● Consignes
a. Relevez les pseudonymes de toutes les personnes qui écrivent dans la discussion sur le branchement d'enceintes.
b. Pour chaque affirmation, dites si elle concorde avec la discussion sur le branchement d'enceintes, en citant les mots qui tranchent. (i) Les enceintes JBL Créature II fonctionnent bien une fois branchées. (ii) Avec l'iMac G4, Philippe 1 reliait l'ordinateur à un ampli par la prise casque. (iii) L'iMac se trouve chez Philippe 1 depuis deux mois.
c. Traduisez en anglais cette phrase de la discussion sur le branchement d'enceintes : « Du moment que c'est optique c'est forcement numérique. »

# brancher des enceintes sur imacg5 CD



## Philippe 1 (16 Octobre 2006)

Bonsoir,
Depuis 2 semaines, trone un magnifique iMacg5 20" (intel core duo) à la maison 

Je voudrais brancher des enceintes pour améliorer la qualité de l'audio que je trouve assez médiocre et je serais tenté par les "JBL Créature II" (avez-vous des avis sur celles-ci?).
J'aimerais savoir quel type de cable je dois prendre pour les brancher à la sortie optique du g5 

Il m'arrive de temps en temps d'animer des soirées avec des amis, avant avec le imacg4, je le branchais sur un amplis avec un cable mini jack sur la prise casque et en rca sur l'amplis. Mais là aussi quel cable prendre?

merci pour vos réponses (j'ai déjà cherché mais pour l'instant pas de réponses)


----------



## Philippe 1 (18 Octobre 2006)

Après quelques recherches, j'ai trouvé la réponse *ici* 
Donc l'entrée et la sortie audio sont simultanément optique et numérique (minijack):rateau:


----------



## ntx (18 Octobre 2006)

Philippe 1 a dit:


> Donc l'entrée et la sortie audio sont simultanément optique et numérique (minijack):rateau:


Le connexions optiques et analogiques, ça ne se fait pas !    Du moment que c'est optique c'est forcement numérique.


----------



## Philippe 1 (23 Octobre 2006)

ntx a dit:


> Le connexions optiques et analogiques, ça ne se fait pas !    Du moment que c'est optique c'est forcement numérique.



C'est vrai,  tu as tout à fait raison, l'entrée et la sortie audio sont bien en optique numérique avec conexion en minijack. En tout cas les enceintes JBL Créature II, qui sont désormais branché dessus, fonctionnent à merveille


----------



## lichie (23 Octobre 2006)

Philippe 1 a dit:


> trone un magnifique iMacg5 20" (intel core duo)



et, aussi, ton iMac ne peut pas être G5, car il est intel core duo.


----------

● Jeu de données
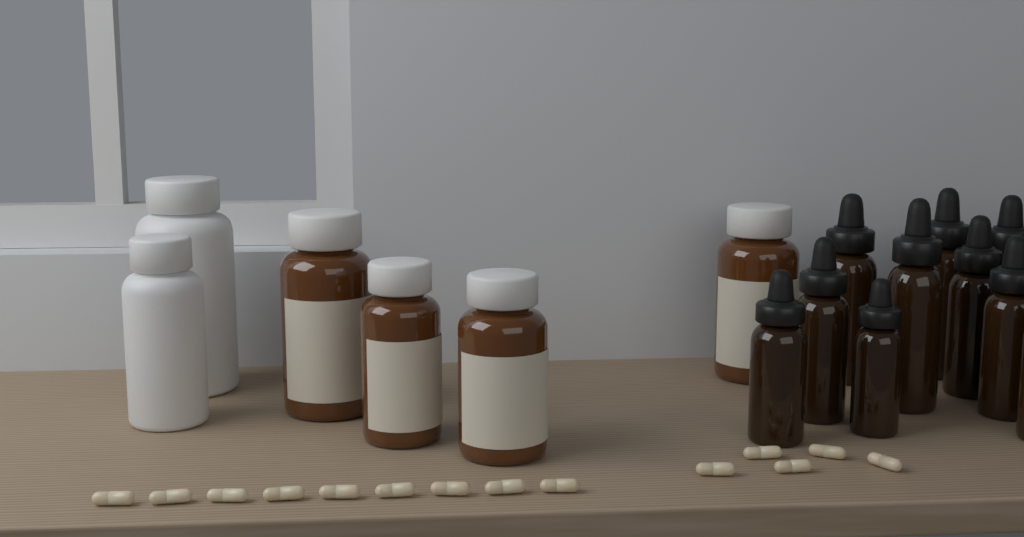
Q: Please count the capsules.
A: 14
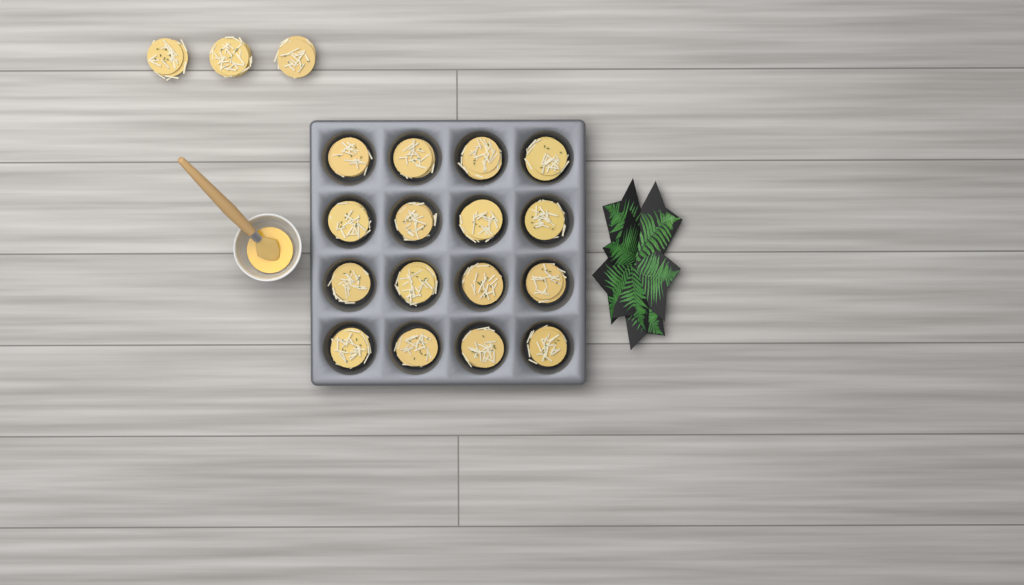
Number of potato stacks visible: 19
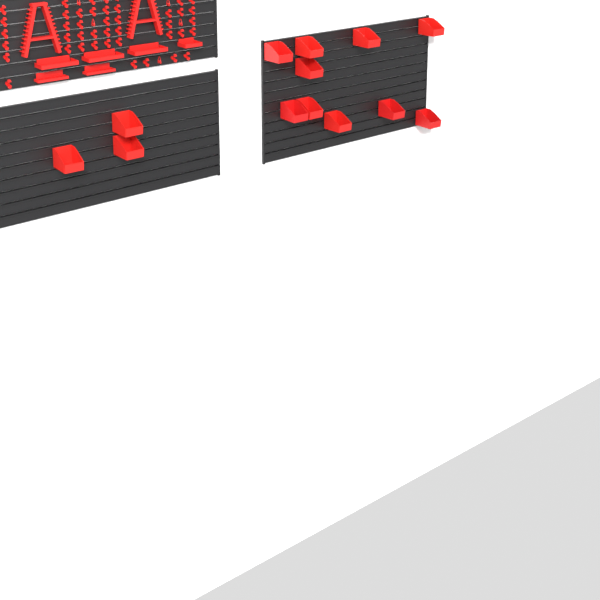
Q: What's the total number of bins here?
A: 13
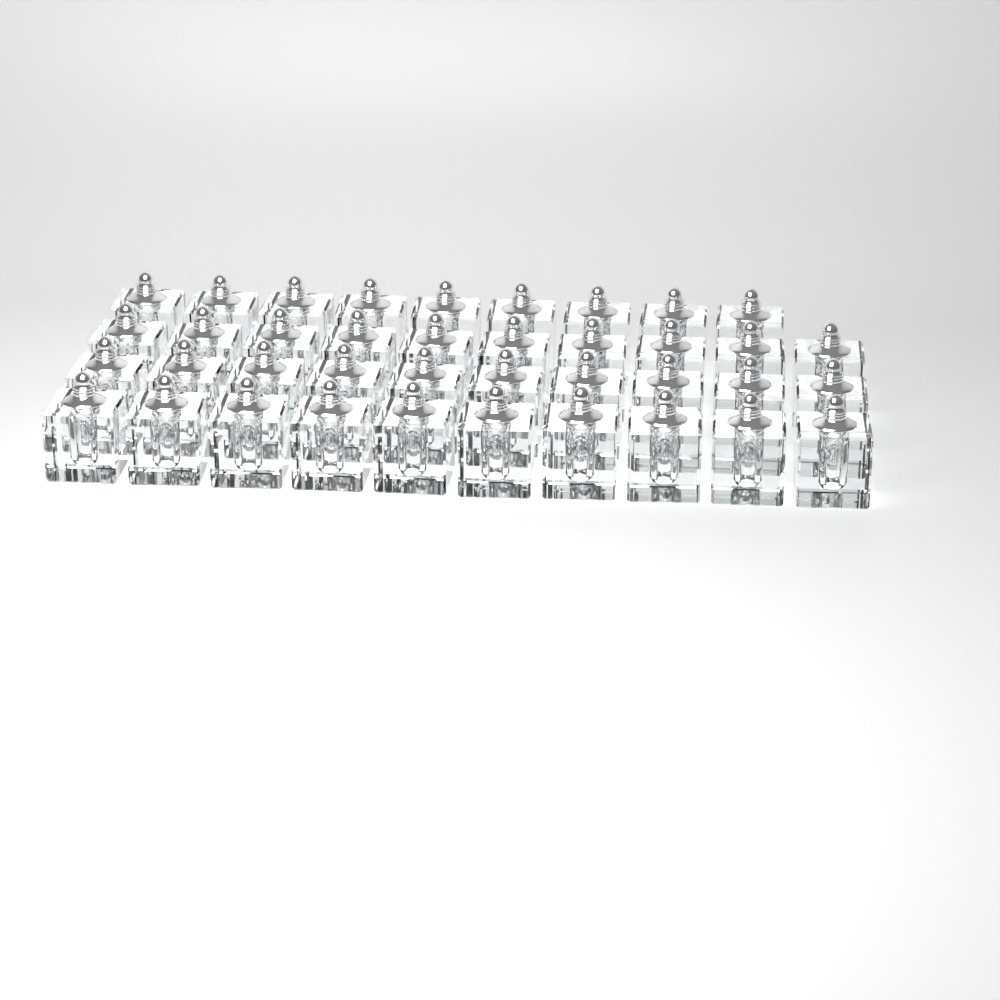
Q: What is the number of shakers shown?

● Réponses attendues
a. Philippe 1, ntx, lichie

b.
(i) Oui : « les enceintes JBL Créature II, qui sont désormais branché dessus, fonctionnent à merveille ».
(ii) Oui : « je le branchais sur un amplis avec un cable mini jack sur la prise casque ».
(iii) Non : « Depuis 2 semaines, trone un magnifique iMacg5 20" ».

c. As long as it's optical, it's necessarily digital.